15Dec/10Off
R10 BLAS Support
New to the R10 Release is support for BLAS Level 3 routines. We added these routines to CULA so that you can use CULA as a stand-alone linear algebra package without requiring several other packages to provide a capable development system. Additionally, in many cases, we have implemented performance tweaks to get even more performance out of these functions than is available in CUBLAS.

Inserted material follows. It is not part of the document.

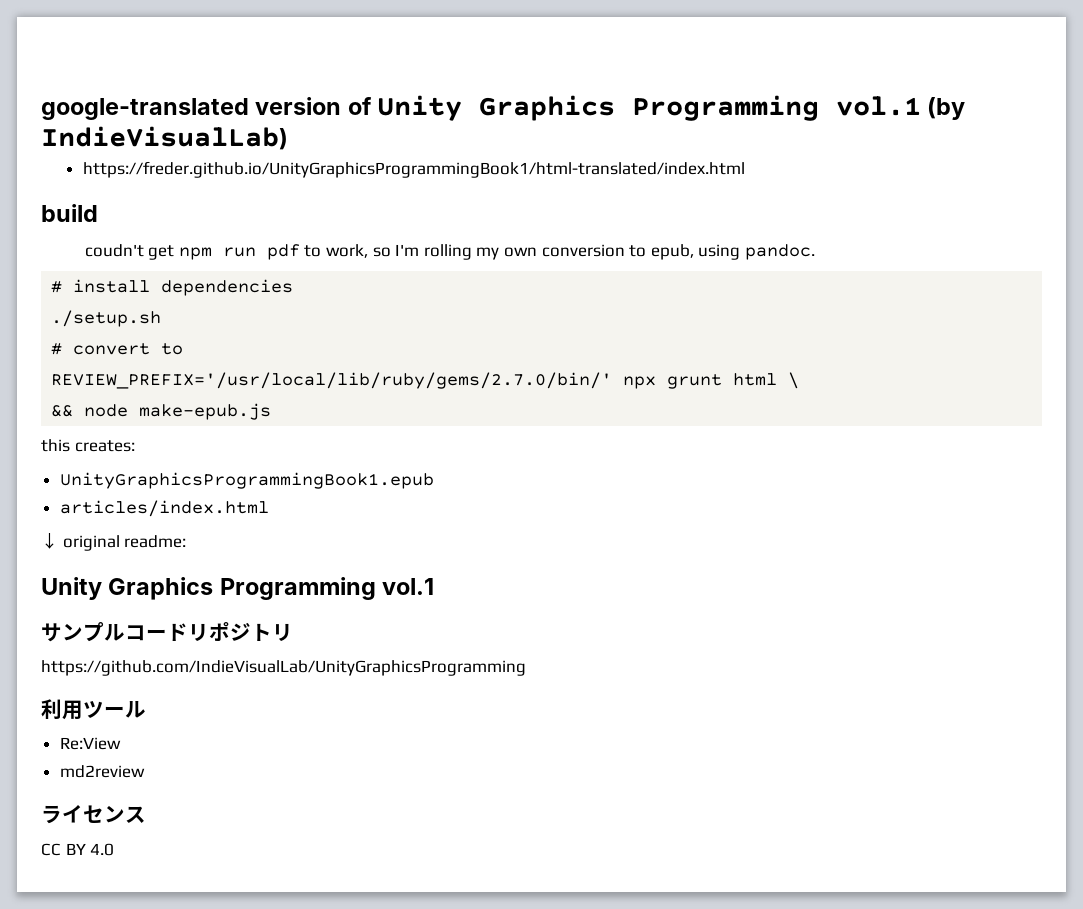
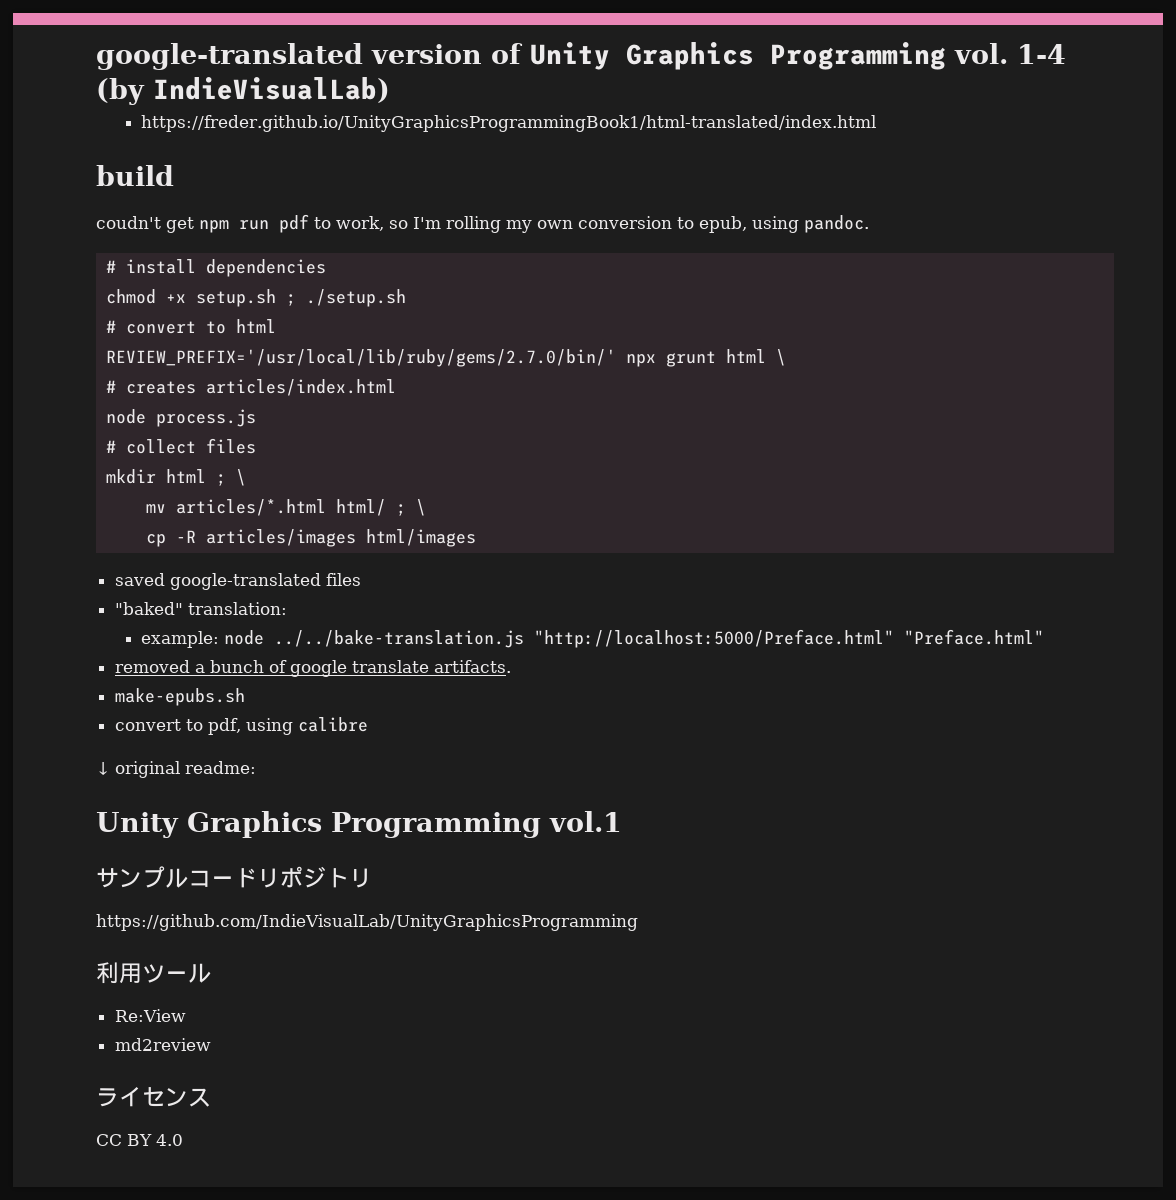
[836,96,922,116] vol.1 -> [954,43,1066,64] vol. 1-4
(294, 287) none -> [106,289,297,307] chmod +x setup.sh ;
(184, 349) none -> [236,319,277,333] html
[51,403,272,420] [41,439,135,452] [59,472,434,489] [59,500,269,517] && node make-epub.js // this creates: // UnityGraphicsProgrammingBook1.epub // articles/index.html -> [106,379,397,396] [106,409,257,427] [106,438,257,454] [106,469,247,486] [146,499,427,516] [146,529,477,547] [114,573,361,590] [114,602,287,615] [141,629,1045,648] [114,660,511,677] [114,688,245,706] [114,717,368,735] # creates articles/index.html // node process.js // # collect files // mkdir html ; \ // mv articles/*.html html/ ; \ // cp -R articles/images html/images // saved google-translated files // "baked" translation: // example: node ../../bake-translation.js "http://localhost:5000/Preface.html" "Preface.html" // removed a bunch of google translate artifacts. // make-epubs.sh // convert to pdf, using calibre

| Matrix Type | Operation | S | C | D | Z |
| General | Matrix-matrix multiply | SGEMM | CGEMM | DGEMM | ZGEMM |
| Matrix-vector multiply | SGEMV | CGEMV | DGEMV | ZGEMV | |
| Triangular | Triangular matrix-matrix multiply | STRMM | CTRMM | DTRMM | ZTRMM |
| Triangular matrix solve | STRSM | CTRSM | DTRSM | ZTRSM | |
| Symmetric | Symmetric matrix-matrix multiply | SSYMM | CSYMM | DSYMM | ZSYMM |
| Symmetric rank 2k update | SSYR2K | CSYR2K | DSYR2K | ZSYR2K | |
| Symmetric rank k update | SSYRK | CSYRK | DSYRK | ZSYRK | |
| Hermitian | Hermitian matrix-matrix multiply | CHEMM | ZHEMM | ||
| Hermitian rank 2k update | CHER2K | ZHER2K | |||
| Hermitian rank k update | CHERK | ZHERK |
Like our LAPACK routines, in addition to our Standard, Device, and Fortran interfaces, CULA's BLAS routines support the bridge interface for automatically switching between CPU and GPU execution.